§ BRIEF:
Update the material so that every "phylum" reads "division", and leave all other text unchanged.
---------- DATA EXTRACT ----------
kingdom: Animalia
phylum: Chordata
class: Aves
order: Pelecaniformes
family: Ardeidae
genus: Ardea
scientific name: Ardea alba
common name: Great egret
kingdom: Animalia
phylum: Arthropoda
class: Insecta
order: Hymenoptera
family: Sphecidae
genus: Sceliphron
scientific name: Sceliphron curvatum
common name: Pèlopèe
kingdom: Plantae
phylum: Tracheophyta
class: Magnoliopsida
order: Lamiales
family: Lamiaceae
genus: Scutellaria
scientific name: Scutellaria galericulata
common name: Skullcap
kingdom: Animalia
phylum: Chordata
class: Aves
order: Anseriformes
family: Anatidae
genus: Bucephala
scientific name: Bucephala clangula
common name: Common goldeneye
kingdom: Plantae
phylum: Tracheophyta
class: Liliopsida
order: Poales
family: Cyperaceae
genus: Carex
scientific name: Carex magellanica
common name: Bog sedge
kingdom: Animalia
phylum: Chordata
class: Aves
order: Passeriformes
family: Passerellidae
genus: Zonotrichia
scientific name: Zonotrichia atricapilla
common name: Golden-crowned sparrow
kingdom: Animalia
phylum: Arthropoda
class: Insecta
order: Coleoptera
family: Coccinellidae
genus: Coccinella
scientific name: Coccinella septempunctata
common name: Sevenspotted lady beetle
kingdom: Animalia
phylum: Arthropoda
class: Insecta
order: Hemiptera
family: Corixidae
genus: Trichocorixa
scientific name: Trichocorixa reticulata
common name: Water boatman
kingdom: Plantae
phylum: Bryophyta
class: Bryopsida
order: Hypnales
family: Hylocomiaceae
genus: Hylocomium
----------
§ RESULT:
kingdom: Animalia
division: Chordata
class: Aves
order: Pelecaniformes
family: Ardeidae
genus: Ardea
scientific name: Ardea alba
common name: Great egret
kingdom: Animalia
division: Arthropoda
class: Insecta
order: Hymenoptera
family: Sphecidae
genus: Sceliphron
scientific name: Sceliphron curvatum
common name: Pèlopèe
kingdom: Plantae
division: Tracheophyta
class: Magnoliopsida
order: Lamiales
family: Lamiaceae
genus: Scutellaria
scientific name: Scutellaria galericulata
common name: Skullcap
kingdom: Animalia
division: Chordata
class: Aves
order: Anseriformes
family: Anatidae
genus: Bucephala
scientific name: Bucephala clangula
common name: Common goldeneye
kingdom: Plantae
division: Tracheophyta
class: Liliopsida
order: Poales
family: Cyperaceae
genus: Carex
scientific name: Carex magellanica
common name: Bog sedge
kingdom: Animalia
division: Chordata
class: Aves
order: Passeriformes
family: Passerellidae
genus: Zonotrichia
scientific name: Zonotrichia atricapilla
common name: Golden-crowned sparrow
kingdom: Animalia
division: Arthropoda
class: Insecta
order: Coleoptera
family: Coccinellidae
genus: Coccinella
scientific name: Coccinella septempunctata
common name: Sevenspotted lady beetle
kingdom: Animalia
division: Arthropoda
class: Insecta
order: Hemiptera
family: Corixidae
genus: Trichocorixa
scientific name: Trichocorixa reticulata
common name: Water boatman
kingdom: Plantae
division: Bryophyta
class: Bryopsida
order: Hypnales
family: Hylocomiaceae
genus: Hylocomium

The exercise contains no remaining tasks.